(Skeletal landmark data)
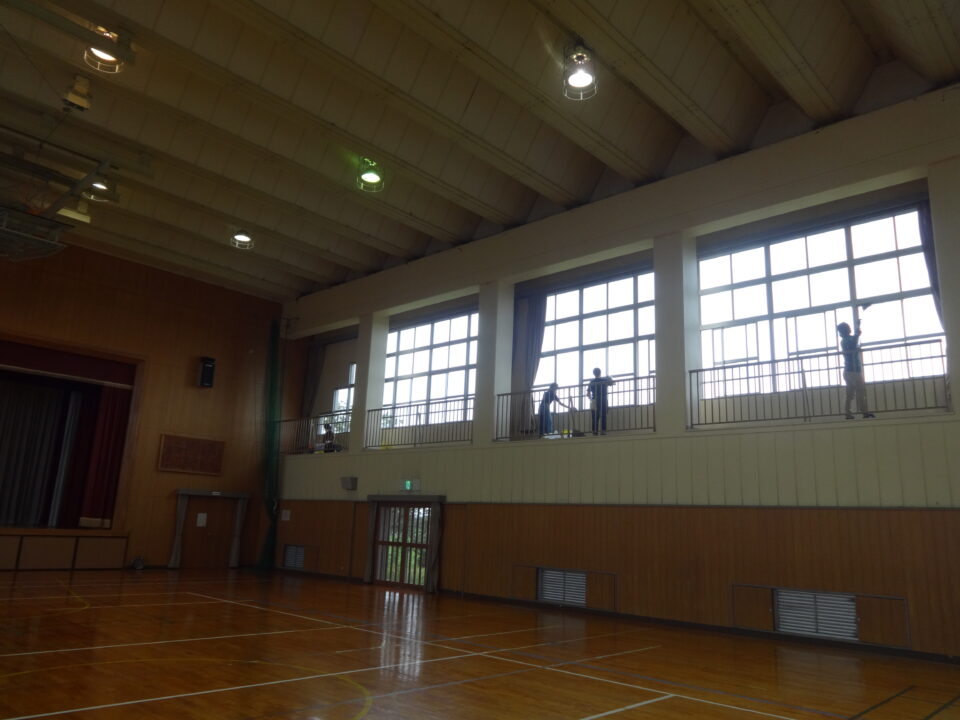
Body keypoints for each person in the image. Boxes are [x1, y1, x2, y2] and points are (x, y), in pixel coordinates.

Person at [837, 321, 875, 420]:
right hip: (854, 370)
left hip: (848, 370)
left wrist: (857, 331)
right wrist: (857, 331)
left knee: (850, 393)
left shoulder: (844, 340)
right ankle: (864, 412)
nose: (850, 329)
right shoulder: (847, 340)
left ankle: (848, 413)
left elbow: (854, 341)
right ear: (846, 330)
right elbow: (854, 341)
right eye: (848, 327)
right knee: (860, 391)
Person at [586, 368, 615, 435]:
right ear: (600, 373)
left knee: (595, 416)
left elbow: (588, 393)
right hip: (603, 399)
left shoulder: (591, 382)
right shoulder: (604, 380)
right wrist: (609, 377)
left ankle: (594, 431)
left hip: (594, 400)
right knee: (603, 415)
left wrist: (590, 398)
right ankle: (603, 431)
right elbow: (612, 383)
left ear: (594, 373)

* * *

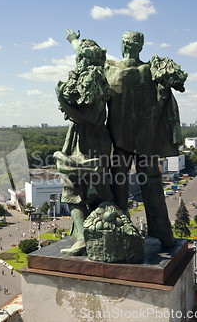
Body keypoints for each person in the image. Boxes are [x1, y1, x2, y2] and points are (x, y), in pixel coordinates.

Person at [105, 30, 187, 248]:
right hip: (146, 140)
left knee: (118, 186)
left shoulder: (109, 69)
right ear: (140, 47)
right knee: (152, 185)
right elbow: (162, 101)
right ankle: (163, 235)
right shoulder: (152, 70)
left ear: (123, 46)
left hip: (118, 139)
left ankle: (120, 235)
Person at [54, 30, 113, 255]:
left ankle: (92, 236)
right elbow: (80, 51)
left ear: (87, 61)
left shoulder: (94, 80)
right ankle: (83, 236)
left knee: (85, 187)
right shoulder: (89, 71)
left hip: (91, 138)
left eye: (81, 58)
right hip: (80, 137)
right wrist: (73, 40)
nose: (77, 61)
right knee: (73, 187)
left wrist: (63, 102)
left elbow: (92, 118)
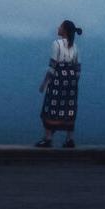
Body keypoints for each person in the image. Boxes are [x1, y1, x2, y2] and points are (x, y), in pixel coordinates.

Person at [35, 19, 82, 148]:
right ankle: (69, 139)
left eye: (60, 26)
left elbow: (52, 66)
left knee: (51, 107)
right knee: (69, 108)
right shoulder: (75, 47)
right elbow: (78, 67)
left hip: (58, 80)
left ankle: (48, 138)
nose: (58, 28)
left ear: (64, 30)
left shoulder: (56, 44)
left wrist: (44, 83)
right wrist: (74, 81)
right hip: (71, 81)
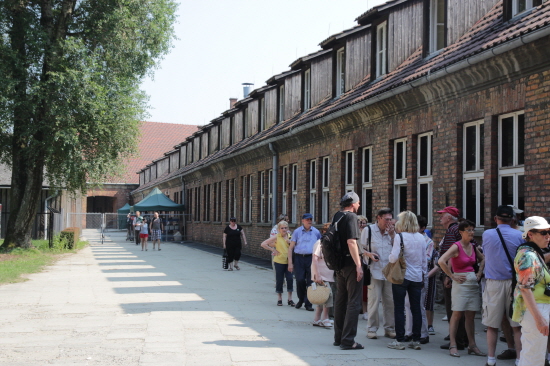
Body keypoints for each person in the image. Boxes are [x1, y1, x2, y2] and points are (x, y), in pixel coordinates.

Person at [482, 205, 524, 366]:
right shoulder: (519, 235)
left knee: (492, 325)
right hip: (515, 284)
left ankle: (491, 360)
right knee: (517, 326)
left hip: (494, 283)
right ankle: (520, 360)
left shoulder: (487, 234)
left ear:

Task: Of all the lines in the data above, show only those that hold the word "knee".

Answer to this exercise:
left knee: (850, 393)
right knee: (860, 391)
left knee: (595, 416)
right knee: (603, 415)
left knee: (118, 186)
right knee: (152, 185)
left knee: (85, 187)
right knee: (73, 187)
left knee: (51, 107)
right knee: (69, 108)
left knee: (492, 325)
right knee: (517, 326)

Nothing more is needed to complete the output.